Tracking Down Your Stolen iPhone
August 1st, 2011 | by Mobile Data Group |Emily Kitson thought her iPhone 4 was gone forever when it was stolen from beneath a cash register while she was at work.
Her partner, Josh, was beginning to think so too after dealing with what he said was an unhelpful police officer.
On Saturday May 21 this year, Ms Kitson, 19, had been working at a lolly store at Broadmeadows Shopping Centre in Victoria.
“It was just like a normal Saturday and I had my phone underneath the till where everyone else leaves their phone,” Ms Kitson said.
During the day she served a man she described as being in his 30s or 40s who “distracted both of the staff and paid for his lollies and left”. Immediately after serving him, though, another man came up to Ms Kitson, she said, and told her that he saw the man she just served steal her phone.
“I checked and … it was gone, so I went and got the security guard and they sort of chased after him.”
Following the iPhone theft, Ms Kitson said she called Josh, who remembered installing “Google Latitude” on to her phone, a location-aware app that lets authorised friends track where someone’s phone is. The app uses GPS, wi-fi and mobile phone towers to determine a phone’s location.

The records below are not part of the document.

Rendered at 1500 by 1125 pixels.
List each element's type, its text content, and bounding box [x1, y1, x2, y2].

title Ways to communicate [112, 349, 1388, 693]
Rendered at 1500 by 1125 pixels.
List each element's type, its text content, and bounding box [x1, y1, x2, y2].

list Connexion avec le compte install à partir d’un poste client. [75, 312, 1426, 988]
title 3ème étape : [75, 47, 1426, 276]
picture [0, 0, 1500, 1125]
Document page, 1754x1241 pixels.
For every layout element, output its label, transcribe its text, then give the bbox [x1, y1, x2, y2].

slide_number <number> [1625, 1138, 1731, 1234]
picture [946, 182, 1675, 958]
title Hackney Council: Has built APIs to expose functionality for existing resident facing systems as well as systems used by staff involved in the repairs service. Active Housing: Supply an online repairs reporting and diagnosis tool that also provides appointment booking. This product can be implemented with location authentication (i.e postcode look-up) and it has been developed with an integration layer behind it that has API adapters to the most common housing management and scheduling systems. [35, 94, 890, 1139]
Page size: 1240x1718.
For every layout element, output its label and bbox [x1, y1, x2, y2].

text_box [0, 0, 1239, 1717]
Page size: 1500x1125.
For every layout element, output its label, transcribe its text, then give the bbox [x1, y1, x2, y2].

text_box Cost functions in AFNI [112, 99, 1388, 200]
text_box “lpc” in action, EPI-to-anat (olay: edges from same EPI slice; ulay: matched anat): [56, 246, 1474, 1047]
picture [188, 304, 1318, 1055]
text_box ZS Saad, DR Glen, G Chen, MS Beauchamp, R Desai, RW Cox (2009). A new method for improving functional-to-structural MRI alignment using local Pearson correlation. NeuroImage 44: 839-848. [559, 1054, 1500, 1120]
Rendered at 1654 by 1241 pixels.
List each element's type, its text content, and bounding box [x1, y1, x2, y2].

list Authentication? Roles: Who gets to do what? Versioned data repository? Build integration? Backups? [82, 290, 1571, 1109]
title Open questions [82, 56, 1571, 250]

Luckily for Ms Kitson, Josh was an authorised friend. “I completely forgot about it,” she said.
Despite this, Ms Kitson said the officer wrote down the information she gave him on a notebook and said that he would send a report to her by Tuesday.
“I was a bit disheartened considering how much we had,” she said. “I figured [the information I gave them] would be enough for them to actually do something. I didn’t think that I would get my phone back - but at the very least maybe the [thief] would get charged because I heard from people within the shopping centre that he was the common person there that stole a lot of stuff.”
Ten days after the phone was stolen, Josh received a call he wasn’t expecting.
“One morning we had a call saying that [the police] had gone to [a] house at 12 o’clock at night and gotten my phone,” Ms Kitson said. “Apparently it was a 14-year-old girl who had it.”
Ms Kitson said the police informed her the girl had bought the phone for about $80 from a man who they believed stole it from the shop.
The man had apparently taken the iPhone directly to the girl after he stole it, Ms Kitson said police told her.